**EXERCISE:** Print all the data that follows exactly, images excluded.

◇ ◇ ◇ ◇ ◇

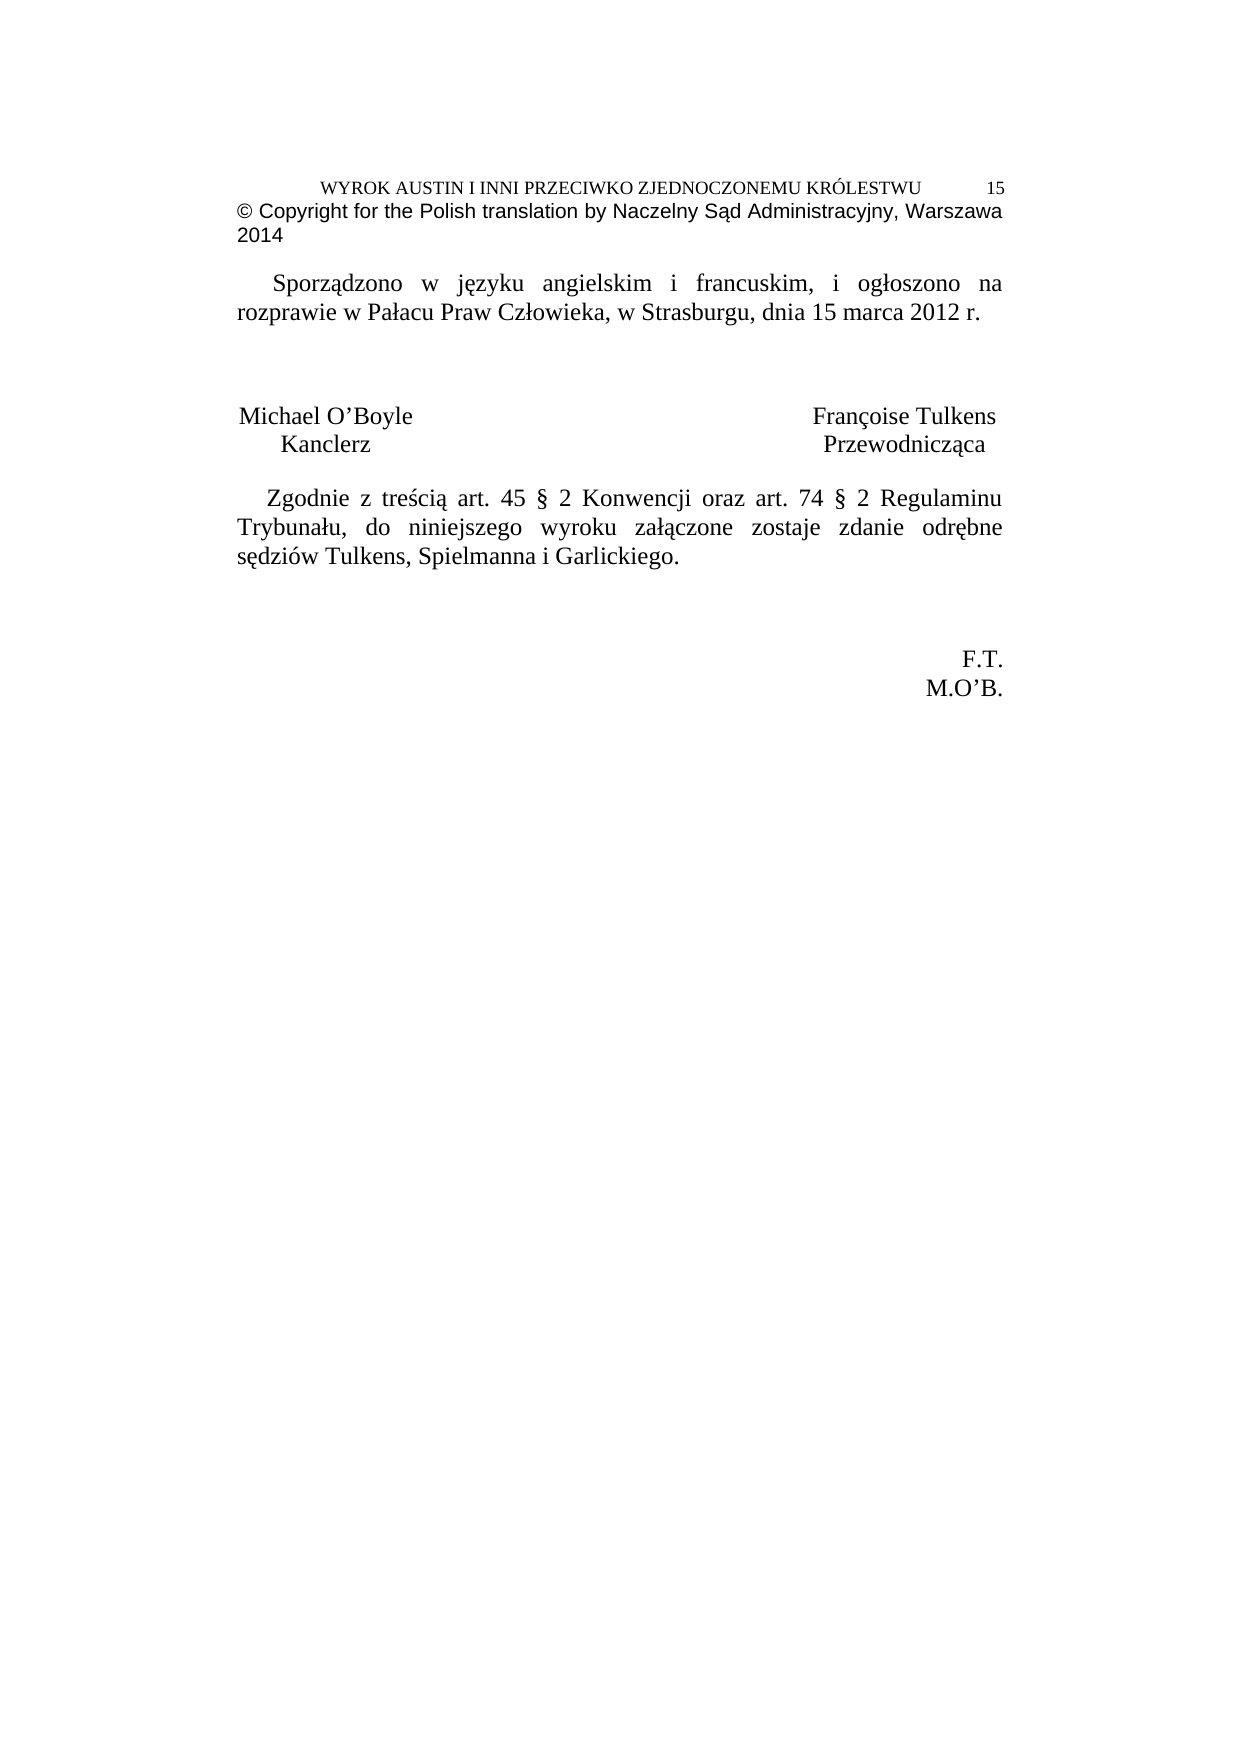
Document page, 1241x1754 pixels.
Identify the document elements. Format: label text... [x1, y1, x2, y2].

text Michael O’Boyle Françoise Tulkens Kanclerz Przewodnicząca [237, 401, 1003, 458]
text F.T. M.O’B. [237, 644, 1003, 702]
text Zgodnie z treścią art. 45 § 2 Konwencji oraz art. 74 § 2 Regulaminu Trybunału, do niniejszego wyroku załączone zostaje zdanie odrębne sędziów Tulkens, Spielmanna i Garlickiego. [237, 483, 1003, 569]
list Sporządzono w języku angielskim i francuskim, i ogłoszono na rozprawie w Pałacu Praw Człowieka, w Strasburgu, dnia 15 marca 2012 r. [237, 268, 1003, 326]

◇ ◇ ◇ ◇ ◇

**SOLUTION FOR THIS TASK:**
Document page, 1241x1754 pixels.
Identify the document elements. Format: label text... [x1, y1, x2, y2].

text Michael O’Boyle Françoise Tulkens Kanclerz Przewodnicząca [237, 401, 1003, 458]
text F.T. M.O’B. [237, 644, 1003, 702]
text Zgodnie z treścią art. 45 § 2 Konwencji oraz art. 74 § 2 Regulaminu Trybunału, do niniejszego wyroku załączone zostaje zdanie odrębne sędziów Tulkens, Spielmanna i Garlickiego. [237, 483, 1003, 569]
list Sporządzono w języku angielskim i francuskim, i ogłoszono na rozprawie w Pałacu Praw Człowieka, w Strasburgu, dnia 15 marca 2012 r. [237, 268, 1003, 326]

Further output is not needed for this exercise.